Then we add a route in the RouteFeature class, which is located in the root directory of Example.UserManagementService project, like so:

 public class RouteFeature : IPlugin
 {
     public void Register(IAppHost appHost)
     {
         appHost.Routes.Add<RegisterUserRequest>("/api/users", ApplyTo.Post);
         appHost.Routes.Add<AuthenticateUserRequest>("/api/users", ApplyTo.Get);
         appHost.Routes.Add<UpdateUserEmailRequest>("/api/users/email", ApplyTo.Put);
         appHost.Routes.Add<UpdateUserPasswordRequest>("/api/users/password", ApplyTo.Put);
         appHost.Routes.Add<UpdateUserUsernameRequest>("/api/users/username", ApplyTo.Put);
     }
 }

Note: We should always adhere to REST principles. Since our request will update an existing user, we add a route that expects the PUT verb.

Finally, we add a request handler on UserService class, which is also located in the root directory of Example.UserManagementService project:

public class UserService : Service
{
    private readonly IRegisterUserExecutor _registerUserExecutor;
    private readonly IAuthenticateUserExecutor _authenticateUserExecutor;
    private readonly IUpdateUserEmailExecutor _updateUserEmailExecutor;
    private readonly IUpdateUserPasswordExecutor _updateUserPasswordExecutor;
    private readonly IUpdateUserUsernameExecutor _updateUserUsernameExecutor;

    public UserService(
        IRegisterUserExecutor registerUserExecutor,
        IAuthenticateUserExecutor authenticateUserExecutor,
        IUpdateUserEmailExecutor updateUserEmailExecutor,
        IUpdateUserPasswordExecutor updateUserPasswordExecutor, 
        IUpdateUserUsernameExecutor updateUserUsernameExecutor)
    {
        registerUserExecutor.Guard(nameof(registerUserExecutor));
        authenticateUserExecutor.Guard(nameof(authenticateUserExecutor));
        updateUserEmailExecutor.Guard(nameof(updateUserEmailExecutor));
        updateUserPasswordExecutor.Guard(nameof(updateUserPasswordExecutor));
        updateUserUsernameExecutor.Guard(nameof(updateUserUsernameExecutor));

        _registerUserExecutor = registerUserExecutor;
        _authenticateUserExecutor = authenticateUserExecutor;
        _updateUserEmailExecutor = updateUserEmailExecutor;
        _updateUserPasswordExecutor = updateUserPasswordExecutor;
        _updateUserUsernameExecutor = updateUserUsernameExecutor;
    }

    public Task<RegisterUserResponse> Post(RegisterUserRequest request) => _registerUserExecutor.ExecuteAsync(request);
    public Task<AuthenticateUserResponse> Get(AuthenticateUserRequest request) => _authenticateUserExecutor.ExecuteAsync(request);
    public Task<UpdateUserEmailResponse> Put(UpdateUserEmailRequest request) => _updateUserEmailExecutor.ExecuteAsync(request);
    public Task<UpdateUserPasswordResponse> Put(UpdateUserPasswordRequest request) => _updateUserPasswordExecutor.ExecuteAsync(request);
    public Task<bool> Put(UpdateUserUsernameRequest request) => _updateUserUsernameExecutor.ExecuteAsync(request);
}

This is it! We have added new functionality to our service in a few simple steps. This design ensures that any developer, of any seniority, can easily pick up the project and extend it or maintain it. Our architecture has ensured that all responsibility is split and therefore, the microservice is very scallable, maintainable and testable in its entirety. We can additionally add a new function in our UserServiceClient class in the Example.UserManagementService.Client project to expose the new functionality to consumers who use our NuGet package to interact with our microservice.

[ITEMS]
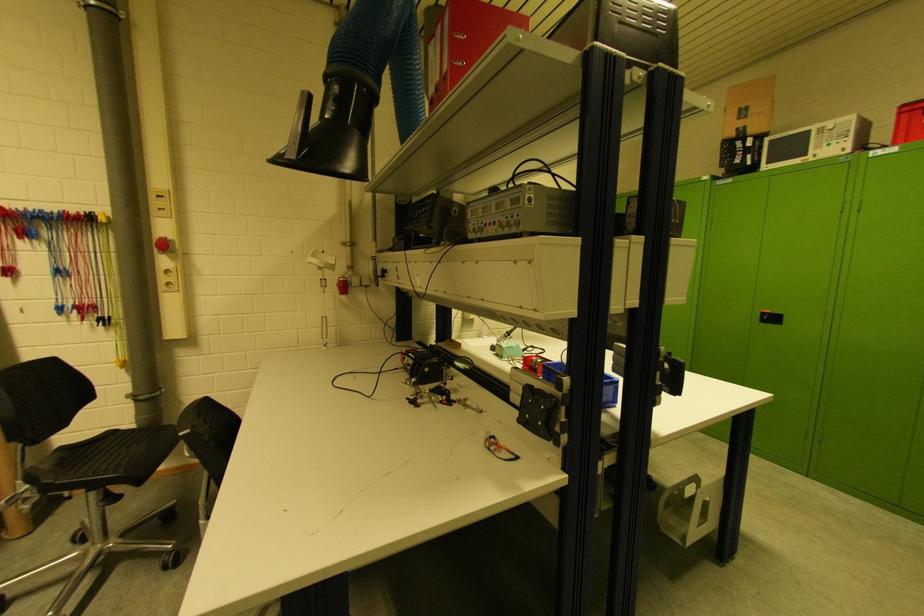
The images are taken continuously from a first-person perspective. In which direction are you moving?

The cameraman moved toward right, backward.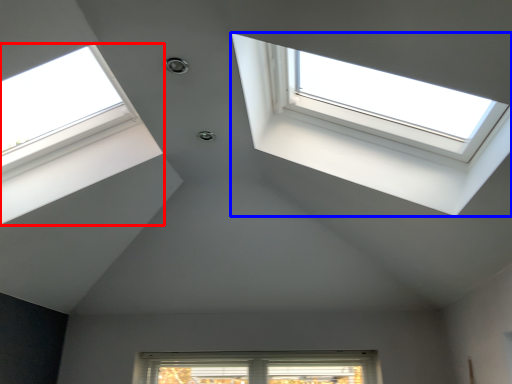
Question: Among these objects, which one is nearest to the camera, window (highlighted by a red box) or window (highlighted by a blue box)?

Choices:
 (A) window
 (B) window

Answer: (B)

[SHORT EXERCISE 1]
Answer these questions using the user-management service excerpt.
(a) Where is the RouteFeature class located?
(b) Which verb does the route for a request that updates an existing user expect?
(c) In which class and project can a new function be added to expose the new functionality to consumers of the NuGet package?
[SHORT EXERCISE 2] Translate this sentence from the user-management service excerpt into Spanish: "This design ensures that any developer, of any seniority, can easily pick up the project and extend it or maintain it."
[SHORT EXERCISE 3] Revise the part of the user-management service excerpt that opens with the words containing "public class UserService" and closes with "IUpdateUserUsernameExecutor updateUserUsernameExecutor)", putting "static readonly" wherever "readonly" appears.
Nothing in the rows is needed here.

[WRITTEN SOLUTION 1]
(a) In the root directory of the Example.UserManagementService project.
(b) The PUT verb.
(c) In the UserServiceClient class in the Example.UserManagementService.Client project.

[WRITTEN SOLUTION 2] Este diseño garantiza que cualquier desarrollador, de cualquier nivel de experiencia, pueda retomar el proyecto fácilmente y ampliarlo o mantenerlo.

[WRITTEN SOLUTION 3]
public class UserService : Service
{
    private static readonly IRegisterUserExecutor _registerUserExecutor;
    private static readonly IAuthenticateUserExecutor _authenticateUserExecutor;
    private static readonly IUpdateUserEmailExecutor _updateUserEmailExecutor;
    private static readonly IUpdateUserPasswordExecutor _updateUserPasswordExecutor;
    private static readonly IUpdateUserUsernameExecutor _updateUserUsernameExecutor;

    public UserService(
        IRegisterUserExecutor registerUserExecutor,
        IAuthenticateUserExecutor authenticateUserExecutor,
        IUpdateUserEmailExecutor updateUserEmailExecutor,
        IUpdateUserPasswordExecutor updateUserPasswordExecutor, 
        IUpdateUserUsernameExecutor updateUserUsernameExecutor)